You are currently viewing Wrangling Open Government Data: A Case Study with Data Preparer

Wrangling Open Government Data: A Case Study with Data Preparer

Open Government Data

Governments collect and analyse significant amounts of data, for example for monitoring the effect of their policies and to support decision making. This data is often useful for other applications, and it has been recognized that making such data open could have significant benefits. There are even long-standing principles to inform the publishing of open government data

This open data movement has given rise to a variety of open data portals and repositories. These may be international, national (e.g., UK, US), regional (e.g., London, New York) or by topic (e.g. house price data).

The features of open government data vary from collection to collection. For example, regional and national data sets likely have wider coverage. However, they may also be associated with more publishers, and thus be of more variable quality. Here we look at some examples using the London Datastore. This site brings together over 800 data sets, on topics including transport, environment, health, housing, jobs and the economy. These are released under several different licenses, but many use the UK Open Government License, which supports flexible reuse of the data in exchange for an acknowledgement. The data sets show signs of having been curated. Recurring names tend to be consistently formatted, and standard reference codes for geographic areas are widely used (if sometimes not consistently named).

Preparing the Data

Wrangling open government data typically involves bringing several data sets together. Insights can often be obtained by looking for patterns involving different types of data (e.g., environment and health, education and social factors). Here we describe how such open government data can be wrangled using Data Preparer. For the specific problem to be addressed, we assume that the goal is to relate educational attainment in schools with different social factors, at the level of the borough. A borough is an administrative division in local government. There are 32 boroughs in London. We assume that several data sets have been imported into Data Preparer, not all of which are relevant to the problem. The imported sources can be viewed and explored in more detail from the sources tab.

Browsing sources

These sources can then be browsed to identify relevant attributes, which can then be added to the target. It is important in this example that the attribute names for the target are closely related to those in the sources, as we do not assume in this example that we have access to representative data for the target.

Defining the target

Then selecting wrangle in the left menu will cause Data Preparer to populate the end product.

Wrangling results

In this case the initial end product is quite good. The result is produced by joining tables together (on the borough name or code) that provide the data for each of the attributes.
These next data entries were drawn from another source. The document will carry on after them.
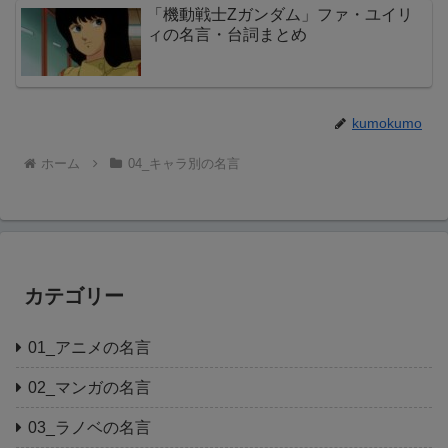
「機動戦士Zガンダム」ファ・ユイリ
ィの名言・台詞まとめ
kumokumo
ホーム
04_キャラ別の名言
カテゴリー
01_アニメの名言
02_マンガの名言
03_ラノベの名言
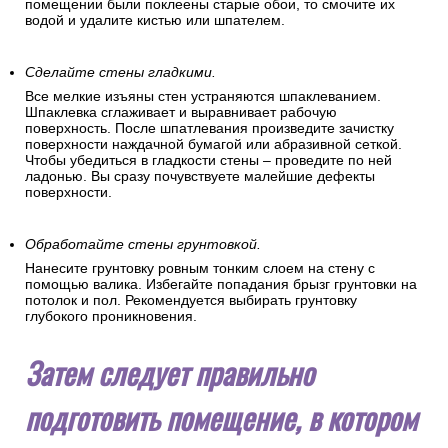
помещении были поклеены старые обои, то смочите их
водой и удалите кистью или шпателем.
Сделайте стены гладкими.
Все мелкие изъяны стен устраняются шпаклеванием.
Шпаклевка сглаживает и выравнивает рабочую
поверхность. После шпатлевания произведите зачистку
поверхности наждачной бумагой или абразивной сеткой.
Чтобы убедиться в гладкости стены – проведите по ней
ладонью. Вы сразу почувствуете малейшие дефекты
поверхности.
Обработайте стены грунтовкой.
Нанесите грунтовку ровным тонким слоем на стену с
помощью валика. Избегайте попадания брызг грунтовки на
потолок и пол. Рекомендуется выбирать грунтовку
глубокого проникновения.
Затем следует правильно
подготовить помещение, в котором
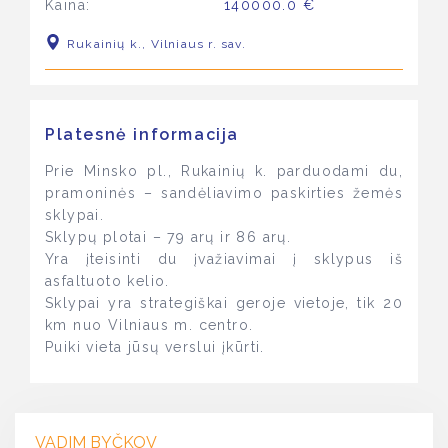
Kaina:
140000.0 €
Rukainių k., Vilniaus r. sav.
Platesnė informacija
Prie Minsko pl., Rukainių k. parduodami du,
pramoninės – sandėliavimo paskirties žemės
sklypai.
Sklypų plotai – 79 arų ir 86 arų.
Yra įteisinti du įvažiavimai į sklypus iš
asfaltuoto kelio.
Sklypai yra strategiškai geroje vietoje, tik 20
km nuo Vilniaus m. centro.
Puiki vieta jūsų verslui įkūrti.
VADIM BYČKOV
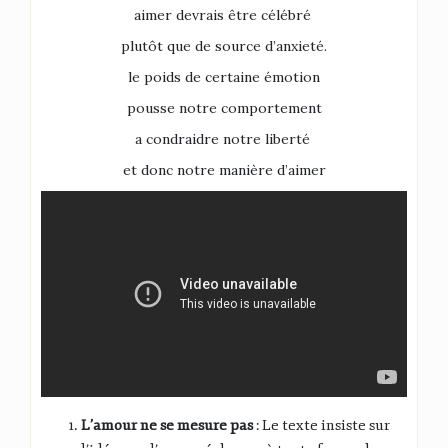
aimer devrais être célébré
plutôt que de source d’anxieté.
le poids de certaine émotion
pousse notre comportement
a condraidre notre liberté
et donc notre manière d’aimer
L’amour ne se mesure pas
: Le texte insiste sur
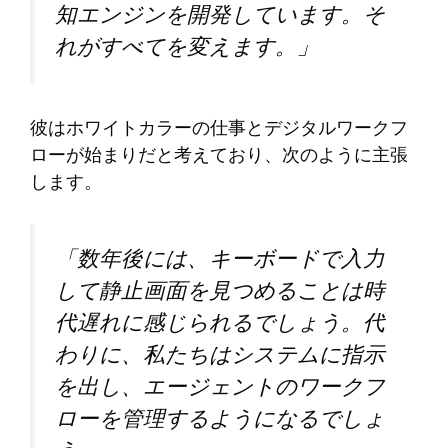
知エンジンを開発しています。そ
れがすべてを変えます。」
彼はホワイトカラーの仕事とデジタルワークフ
ローが始まりだと考えており、次のように主張
します。
「数年後には、キーボードで入力
して静止画面を見つめることは時
代遅れに感じられるでしょう。代
わりに、私たちはシステムに指示
を出し、エージェントのワークフ
ローを管理するようになるでしょ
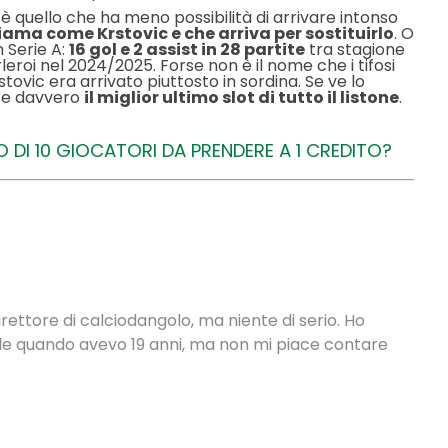
o è quello che ha meno possibilità di arrivare intonso
hiama come Krstovic e che arriva per sostituirlo
. O
n Serie A:
16 gol e 2 assist in 28 partite
tra stagione
rleroi nel 2024/2025. Forse non è il nome che i tifosi
tovic era arrivato piuttosto in sordina. Se ve lo
are davvero
il miglior ultimo slot di tutto il listone
.
DI 10 GIOCATORI DA PRENDERE A 1 CREDITO?
rettore di calciodangolo, ma niente di serio. Ho
nale quando avevo 19 anni, ma non mi piace contare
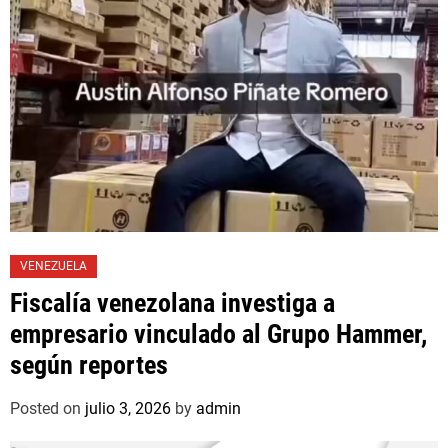
VENEZUELA
Fiscalía venezolana investiga a
empresario vinculado al Grupo Hammer,
según reportes
Posted on
julio 3, 2026
by
admin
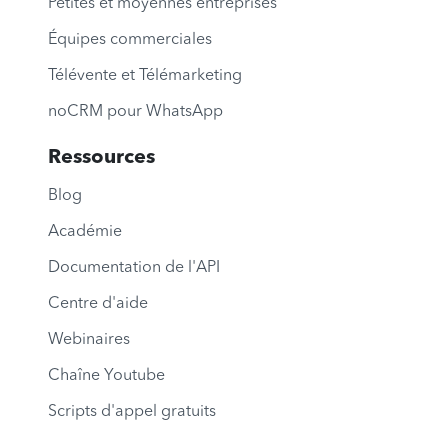
Petites et moyennes entreprises
Équipes commerciales
Télévente et Télémarketing
noCRM pour WhatsApp
Ressources
Blog
Académie
Documentation de l'API
Centre d'aide
Webinaires
Chaîne Youtube
Scripts d'appel gratuits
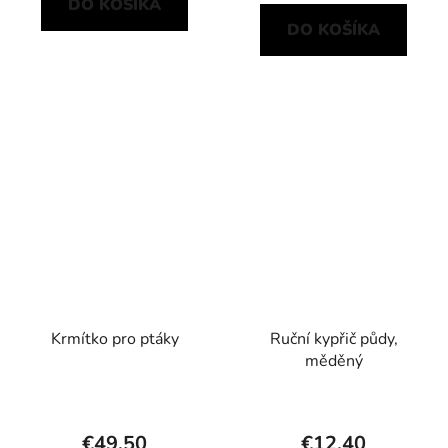
DO KOŠÍKA
DO KOŠÍKA
Krmítko pro ptáky
Ruční kypřič půdy,
měděný
€49,50
€12,40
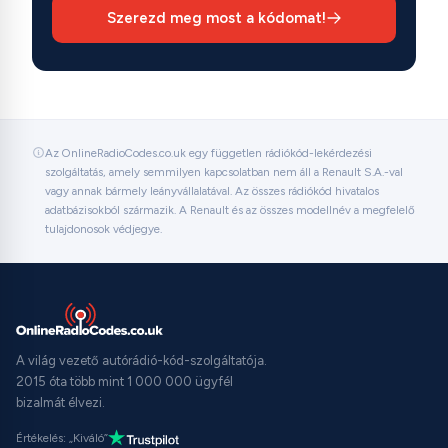
Szerezd meg most a kódomat!
Az OnlineRadioCodes.co.uk egy független rádiókód-lekérdezési
szolgáltatás, amely semmilyen kapcsolatban nem áll a Renault S.A.-val
vagy annak bármely leányvállalatával. Az összes rádiókód hivatalos
adatbázisokból származik. A Renault és az összes modellnév a megfelelő
tulajdonosok védjegye.
A világ vezető autórádió-kód-szolgáltatója.
2015 óta több mint 1 000 000 ügyfél
bizalmát élvezi.
Értékelés: „Kiváló”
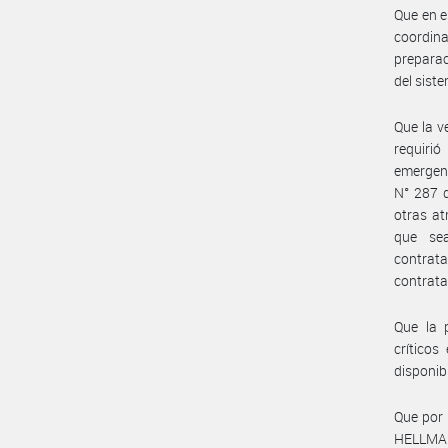
Que en e
coordina
preparac
del sist
Que la v
requiri
emergenc
N° 287 d
otras at
que sea
contrat
contrata
Que la 
críticos
disponib
Que por 
HELLMA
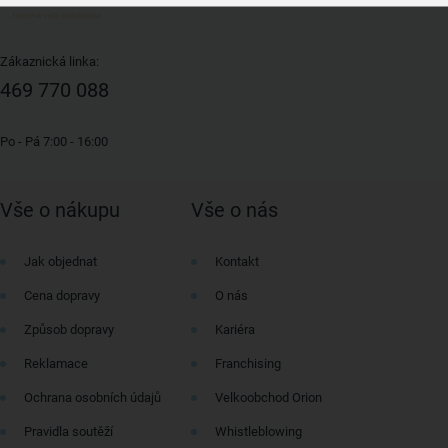
Zákaznická linka:
469 770 088
Po - Pá 7:00 - 16:00
Vše o nákupu
Vše o nás
Jak objednat
Kontakt
Cena dopravy
O nás
Způsob dopravy
Kariéra
Reklamace
Franchising
Ochrana osobních údajů
Velkoobchod Orion
Pravidla soutěží
Whistleblowing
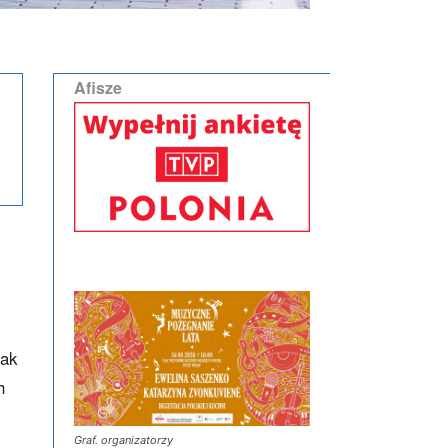
Afisze
Jak
h
Graf. organizatorzy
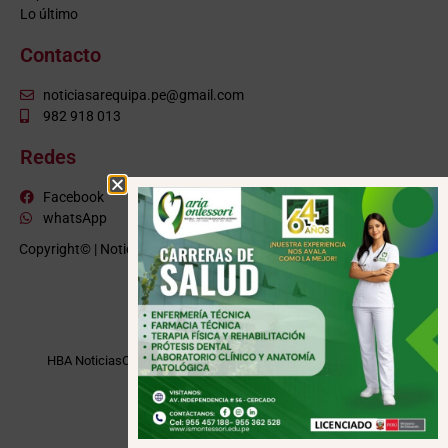
Lo último
Contacto
noticiasarequipa.pe@gmail.com
982 918 013
Redes
Facebook
whatsApp
Copyright© | NoticiasArequipa.pe |
Grupo HBA Noticias
| Todos los
derechos reservados
VISITE TAMBIÉN
HBA Noticias
Cusco Informa
Moquegua Noticias
Tacna Noticias
Puno Noticias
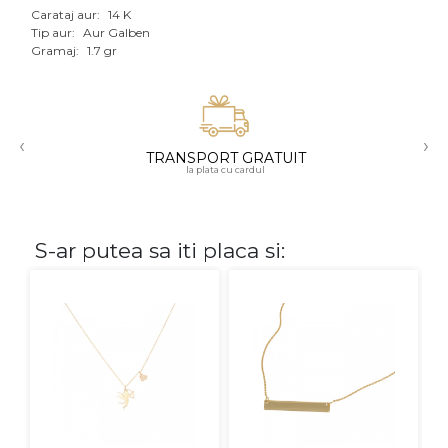
Carataj aur:
14 K
Aur mixt
Tip aur:
Aur Galben
Gramaj:
1.7 gr
CARATAJ
14K
‹
›
18K
TRANSPORT GRATUIT
la plata cu cardul
22K
PIATRA
S-ar putea sa iti placa si:
Fara pietre
Cu pietre
Diamante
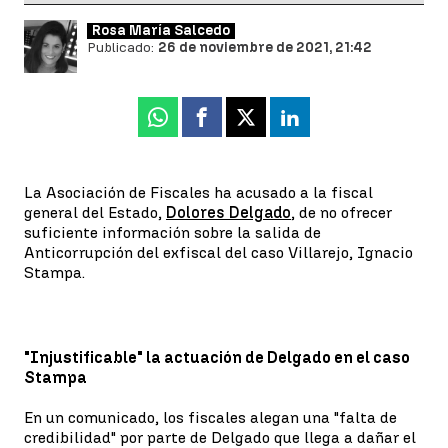
Rosa María Salcedo
Publicado:
26 de noviembre de 2021, 21:42
Whatsapp
Facebook
X
Linkedin
La Asociación de Fiscales ha acusado a la fiscal
general del Estado,
Dolores Delgado
, de no ofrecer
suficiente información sobre la salida de
Anticorrupción del exfiscal del caso Villarejo, Ignacio
Stampa.
"Injustificable" la actuación de Delgado en el caso
Stampa
En un comunicado, los fiscales alegan una "falta de
credibilidad" por parte de Delgado que llega a dañar el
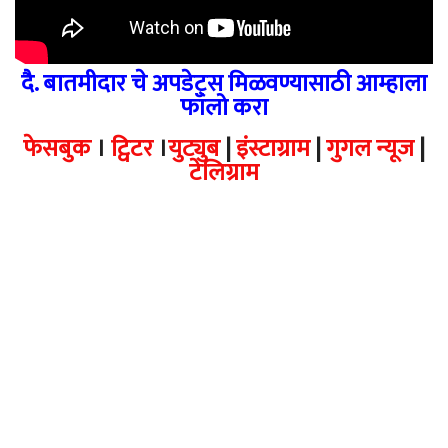
दै. बातमीदार चे अपडेट्स मिळवण्यासाठी आम्हाला
फॉलो करा
फेसबुक
।
ट्विटर
।
युट्युब
|
इंस्टाग्राम
|
गुगल न्यूज
|
टेलिग्राम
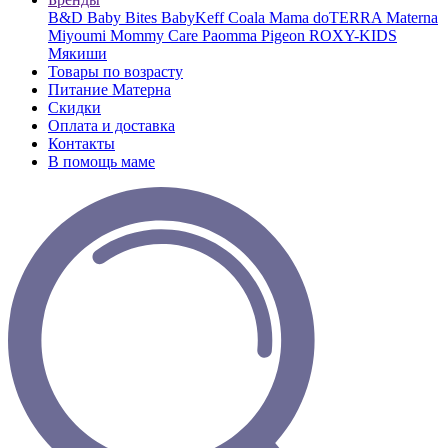
B&D
Baby Bites
BabyKeff
Coala Mama
doTERRA
Materna
Miyoumi
Mommy Care
Paomma
Pigeon
ROXY-KIDS
Мякиши
Товары по возрасту
Питание Матерна
Скидки
Оплата и доставка
Контакты
В помощь маме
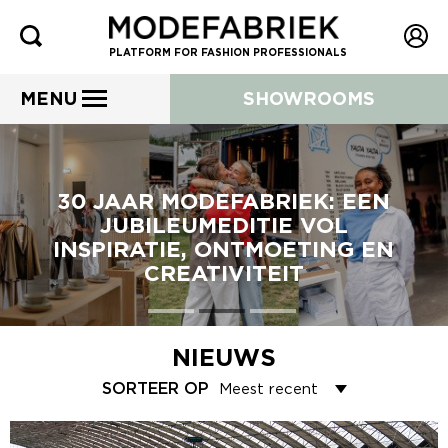
PLATFORM FOR FASHION PROFESSIONALS
MENU
SHOWROOMS
30 JAAR MODEFABRIEK: EEN
JUBILEUMEDITIE VOL
INSPIRATIE, ONTMOETING EN
CREATIVITEIT
NIEUWS
SORTEER OP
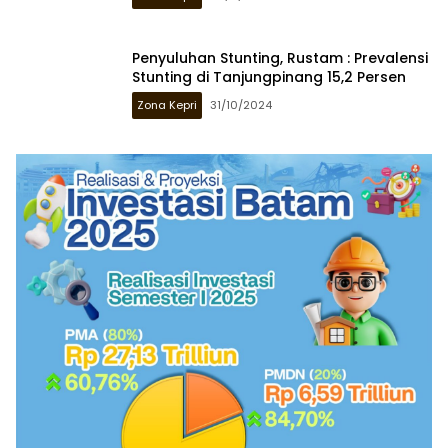
Penyuluhan Stunting, Rustam : Prevalensi
Stunting di Tanjungpinang 15,2 Persen
Zona Kepri
31/10/2024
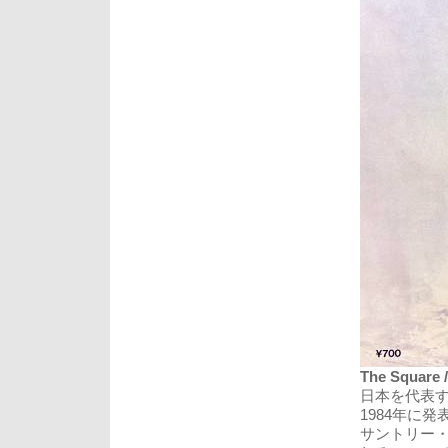
The Square /
日本を代表する
1984年に発
サントリー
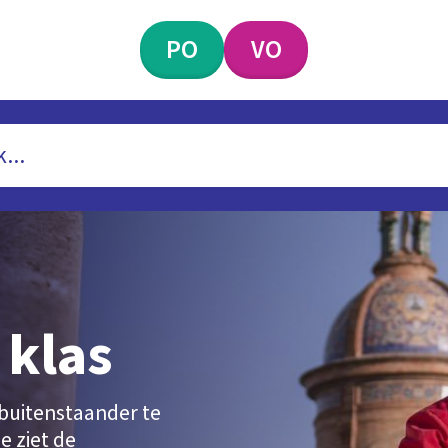
PO
VO
 klas
buitenstaander te
e ziet de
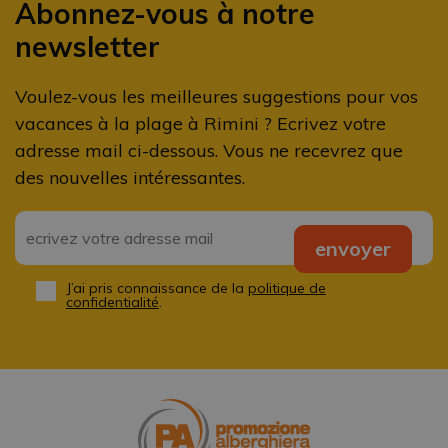
Abonnez-vous à notre
newsletter
Voulez-vous les meilleures suggestions pour vos
vacances à la plage à Rimini ? Ecrivez votre
adresse mail ci-dessous. Vous ne recevrez que
des nouvelles intéressantes.
Email
*
envoyer
J’ai pris connaissance de la
politique de
Privacy
*
confidentialité
.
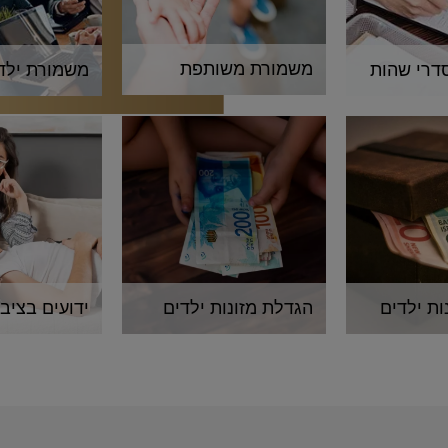
משמורת משותפת
דרי שהות
משמורת ילד
ת ילדים
הגדלת מזונות ילדים
ידועים בציבו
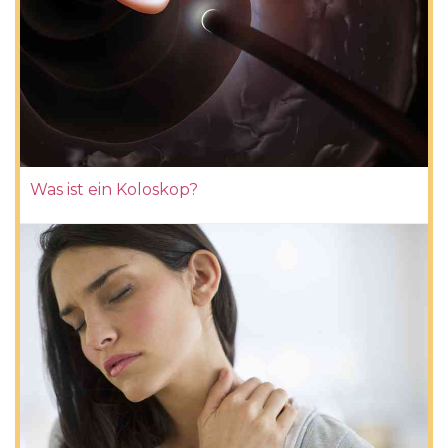
Was ist ein Koloskop?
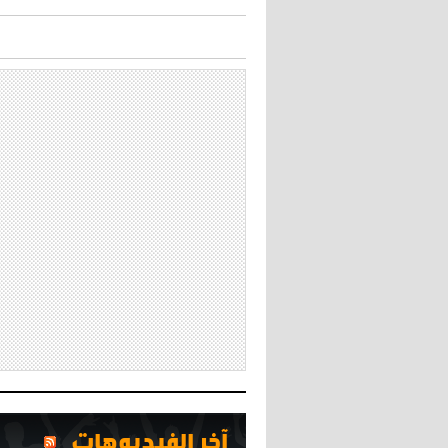
آخر الفيديوهات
The user can see how the result was produced by selecting explain in the left menu.

This is an example of an integration in which the different data sets required each provide data for different columns. This is sometimes referred to as vertical integration, as the columns are brought together from different sources. In horizontal integration, the rows are brought together from different sources. In the London Datastore, the same type of data is rarely available in different data sets, so vertical integration is more commonly required.